Tokenomics

Tokenomics and Fee Structure

The Cambi protocol operates with a straightforward fee structure designed to ensure sustainability while aligning incentives with users. Unlike complex DeFi protocols with multiple tokens and convoluted mechanics, our economics are simple: we take a share of the yield we generate for users.

The primary revenue comes from a 10% performance fee on yields above the base rate. If a vault generates 15% annually against a 5% base rate (Bitcoin lending yield), Cambi takes 10% of the 10% excess, or 1% of the total. This ensures users always receive competitive yields while funding protocol development and security. Additionally, a 1% annual management fee covers operational costs including RWA analysis, portfolio rebalancing, and smart contract maintenance.
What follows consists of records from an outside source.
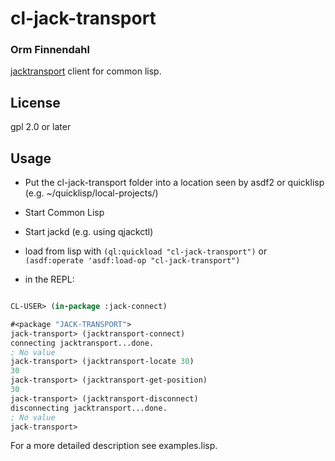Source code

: * cl-jack-transport
*** Orm Finnendahl

    [[https://jackaudio.org/api/transport-design.html][jacktransport]] client for common lisp.

** License

   gpl 2.0 or later

** Usage

   - Put the cl-jack-transport folder into a location seen by asdf2 or
     quicklisp (e.g. ~/quicklisp/local-projects/)

   - Start Common Lisp

   - Start jackd (e.g. using qjackctl)
   
   - load from lisp with =(ql:quickload "cl-jack-transport")= or
     =(asdf:operate 'asdf:load-op "cl-jack-transport")=

   - in the REPL:

#+BEGIN_SRC lisp

  CL-USER> (in-package :jack-connect)

  #<package "JACK-TRANSPORT">
  jack-transport> (jacktransport-connect)
  connecting jacktransport...done.
  ; No value
  jack-transport> (jacktransport-locate 30)
  30
  jack-transport> (jacktransport-get-position)
  30
  jack-transport> (jacktransport-disconnect)
  disconnecting jacktransport...done.
  ; No value
  jack-transport> 
#+END_SRC

   For a more detailed description see examples.lisp.
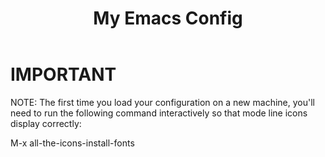 #+TITLE: My Emacs Config
* IMPORTANT
 NOTE: The first time you load your configuration on a new machine, you'll
 need to run the following command interactively so that mode line icons
 display correctly:

 M-x all-the-icons-install-fonts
Early withdrawal penalties of 2% discourage short-term speculation while rewarding committed users – these penalties are redistributed to remaining vault participants, creating an incentive for longer-term thinking. The protocol treasury, funded by these fees, serves multiple purposes: providing buffer capital for RWA investments, covering gas costs for rebalancing operations, funding security audits and development, and eventually distributing profits to $CMB token holders.

While we've kept the initial protocol design simple, the path to a $CMB governance token is clear. Token holders would gain rights to vote on vault parameters, approve new RWA categories, adjust fee structures, and receive a share of protocol revenues. However, we're intentionally delaying token launch until product-market fit is proven – too many protocols have failed by prioritizing token speculation over product development.

Governance Token Vision

The $CMB token represents ownership in the protocol's future, not just fee sharing. Beyond voting on parameters and receiving revenue distributions, $CMB holders will:

  • Direct treasury allocation across new RWA categories and geographic expansion

  • Curate vault strategies through expert committees incentivized by performance

  • Bootstrap new markets by staking $CMB to underwrite initial liquidity in new countries

  • Create meta-governance over partner protocols (Liqi, Etherfuse) as Cambi becomes their largest client

  • Enable permissionless vault creation where anyone can propose new strategies with $CMB stake

Long-term, $CMB becomes the index token for LatAm DeFi yields – as essential as MKR for stablecoins but focused on emerging market opportunities.